Summary: Here neural networks are introduced as flexible surrogate models for nonlinear structure-property relationships under realistic data constraints. The lecture emphasizes optimization stability, regularization, and extrapolation failure modes, making clear that the main challenge is trustworthy use rather than raw expressive power.

Exercise:
Train a small neural network and analyze generalization behavior.


4.3.3 Week 10 – Representation learning and feature discovery (16.06.2026)

  • Learned vs engineered features.
  • Transferability across chemical systems.
  • What networks learn about chemistry and structure.

Summary: Students examine how hidden representations can move beyond fixed descriptors and discover structure in materials datasets that is useful across tasks.
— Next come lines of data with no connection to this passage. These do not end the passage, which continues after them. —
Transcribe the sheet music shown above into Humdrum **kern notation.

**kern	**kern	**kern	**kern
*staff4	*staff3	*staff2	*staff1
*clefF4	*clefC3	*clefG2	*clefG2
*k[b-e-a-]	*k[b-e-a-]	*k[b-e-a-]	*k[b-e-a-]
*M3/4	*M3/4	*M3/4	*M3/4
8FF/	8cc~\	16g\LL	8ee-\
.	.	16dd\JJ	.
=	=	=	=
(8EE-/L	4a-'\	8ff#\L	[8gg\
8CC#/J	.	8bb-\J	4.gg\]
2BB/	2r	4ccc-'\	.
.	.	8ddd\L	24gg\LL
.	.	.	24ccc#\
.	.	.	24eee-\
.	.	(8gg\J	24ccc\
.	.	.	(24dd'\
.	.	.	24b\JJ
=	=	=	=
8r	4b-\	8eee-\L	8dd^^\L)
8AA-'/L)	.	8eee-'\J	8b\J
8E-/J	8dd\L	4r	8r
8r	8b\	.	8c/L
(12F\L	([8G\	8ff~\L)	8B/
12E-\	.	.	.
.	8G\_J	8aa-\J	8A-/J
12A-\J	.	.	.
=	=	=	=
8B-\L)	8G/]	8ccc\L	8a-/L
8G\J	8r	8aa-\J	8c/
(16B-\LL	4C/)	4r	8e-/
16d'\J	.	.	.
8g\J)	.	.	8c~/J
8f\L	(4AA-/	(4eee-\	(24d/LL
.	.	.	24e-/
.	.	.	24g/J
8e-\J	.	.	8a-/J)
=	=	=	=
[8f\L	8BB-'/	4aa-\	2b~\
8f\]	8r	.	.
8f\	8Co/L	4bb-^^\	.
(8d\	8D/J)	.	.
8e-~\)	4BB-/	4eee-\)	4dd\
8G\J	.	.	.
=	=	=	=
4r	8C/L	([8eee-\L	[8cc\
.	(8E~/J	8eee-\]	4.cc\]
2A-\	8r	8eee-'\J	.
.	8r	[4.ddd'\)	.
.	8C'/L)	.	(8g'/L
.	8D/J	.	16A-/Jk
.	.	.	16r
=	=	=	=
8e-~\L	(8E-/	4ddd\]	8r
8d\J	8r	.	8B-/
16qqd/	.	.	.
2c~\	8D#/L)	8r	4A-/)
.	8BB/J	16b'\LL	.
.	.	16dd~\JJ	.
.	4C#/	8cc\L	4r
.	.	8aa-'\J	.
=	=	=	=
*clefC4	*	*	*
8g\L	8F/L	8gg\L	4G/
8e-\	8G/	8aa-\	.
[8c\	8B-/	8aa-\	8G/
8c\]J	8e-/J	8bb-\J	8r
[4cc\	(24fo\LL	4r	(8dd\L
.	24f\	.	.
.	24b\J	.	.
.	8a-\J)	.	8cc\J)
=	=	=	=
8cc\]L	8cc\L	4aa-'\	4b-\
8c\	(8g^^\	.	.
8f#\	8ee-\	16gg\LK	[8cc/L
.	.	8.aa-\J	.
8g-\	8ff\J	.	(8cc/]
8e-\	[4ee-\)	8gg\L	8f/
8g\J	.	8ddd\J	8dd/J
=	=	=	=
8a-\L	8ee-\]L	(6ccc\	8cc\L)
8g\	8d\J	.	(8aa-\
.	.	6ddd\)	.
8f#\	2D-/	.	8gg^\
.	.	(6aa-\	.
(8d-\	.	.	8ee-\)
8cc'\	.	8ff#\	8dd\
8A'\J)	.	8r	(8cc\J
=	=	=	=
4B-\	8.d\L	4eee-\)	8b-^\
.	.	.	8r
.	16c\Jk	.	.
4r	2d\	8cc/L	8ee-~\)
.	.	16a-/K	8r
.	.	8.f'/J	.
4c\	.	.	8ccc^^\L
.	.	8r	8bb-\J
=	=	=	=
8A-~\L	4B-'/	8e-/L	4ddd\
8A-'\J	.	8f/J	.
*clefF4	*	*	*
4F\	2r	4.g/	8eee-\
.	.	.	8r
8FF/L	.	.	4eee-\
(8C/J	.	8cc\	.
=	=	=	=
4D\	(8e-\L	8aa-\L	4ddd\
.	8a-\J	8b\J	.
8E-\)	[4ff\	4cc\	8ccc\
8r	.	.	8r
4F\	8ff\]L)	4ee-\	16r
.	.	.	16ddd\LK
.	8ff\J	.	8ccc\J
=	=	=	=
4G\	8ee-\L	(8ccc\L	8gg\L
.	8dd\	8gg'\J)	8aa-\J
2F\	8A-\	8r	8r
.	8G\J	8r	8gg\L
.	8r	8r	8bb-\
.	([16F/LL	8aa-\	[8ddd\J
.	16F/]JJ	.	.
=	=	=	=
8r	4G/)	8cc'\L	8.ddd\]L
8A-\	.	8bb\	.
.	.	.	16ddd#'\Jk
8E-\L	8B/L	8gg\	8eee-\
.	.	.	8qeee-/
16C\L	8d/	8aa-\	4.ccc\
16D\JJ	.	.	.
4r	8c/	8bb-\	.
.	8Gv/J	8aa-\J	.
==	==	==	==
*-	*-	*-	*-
The key question is not whether embeddings look clean, but whether they transfer, remain scientifically interpretable, and improve downstream prediction.

Exercise:
Compare model performance using raw descriptors vs learned embeddings.


4.4 Unit IV — Latent Spaces, Uncertainty, and Discovery (Weeks 11–13)

4.4.1 Week 11 – Latent spaces of materials (23.06.2026)

  • Autoencoders and embeddings for crystal data.
  • Interpreting latent dimensions.
  • Structure families and chemical intuition.

Summary: This lecture presents latent spaces as compressed coordinate systems for materials data, typically learned through autoencoders or related embedding models. Students learn how reconstruction, interpolation, and anomaly detection interact, and why visually smooth latent maps are not automatically scientifically meaningful.

Exercise:
Train an autoencoder; visualize latent materials space.


4.4.2 Week 12 – Clustering, uncertainty, and discovery logic

  • Why clustering is not discovery.
  • Outliers, anomalies, and candidate identification.
  • Aleatoric vs epistemic uncertainty.

Summary: This week distinguishes exploratory structure in data from actual discovery logic. Clusters, outliers, and anomalies can guide attention, but students learn that credible candidate identification requires uncertainty estimates, validation logic, and a clear distinction between novelty, artifact, and noise.

Exercise:
Contrast clustering results with latent-space exploration.


4.4.3 Week 13 – Uncertainty-aware discovery and Gaussian Processes (07.07.2026)

  • Gaussian Process regression as a gold standard for uncertainty.
  • Exploration vs exploitation.
  • Relevance to materials acceleration platforms.

Summary: Students are introduced to Gaussian Processes as uncertainty-aware surrogate models that are especially valuable in small-data screening settings. The lecture connects posterior uncertainty to exploration-versus-exploitation decisions and compares GP-based screening logic with neural-network ensemble alternatives.

Exercise:
Compare GP regression and neural network ensembles for screening tasks.


4.5 Unit V — Constraints, Trust, and Synthesis (Week 14)

4.5.1 Week 14 – Physical constraints, limits, and outlook (14.07.2026)

  • Stability, charge neutrality, and symmetry constraints.
  • Physics-informed learning in materials discovery.
  • What ML can and cannot discover.
  • Integration with experimental workflows.

Summary: The final lecture consolidates the course around scientific trust: physical constraints, explainability, reproducibility, and the limits of data-driven discovery. Students leave with a realistic view of how ML can accelerate materials research when it is embedded in experimental and simulation workflows rather than treated as a replacement for them.

Exercise:
Mini-project synthesis and presentation.


5 Learning Outcomes

Students completing this course will be able to:

  • Explain how simulation methods generate materials data and introduce bias.
  • Navigate and interrogate major materials databases.
  • Represent crystal structures using descriptors, graphs, and learned embeddings.
  • Train and evaluate ML models for predicting materials properties.
  • Understand latent spaces and their role in materials discovery.
  • Quantify and interpret uncertainty in materials predictions.
  • Apply ML responsibly to accelerate materials screening.
  • Critically assess the limits of data-driven materials discovery.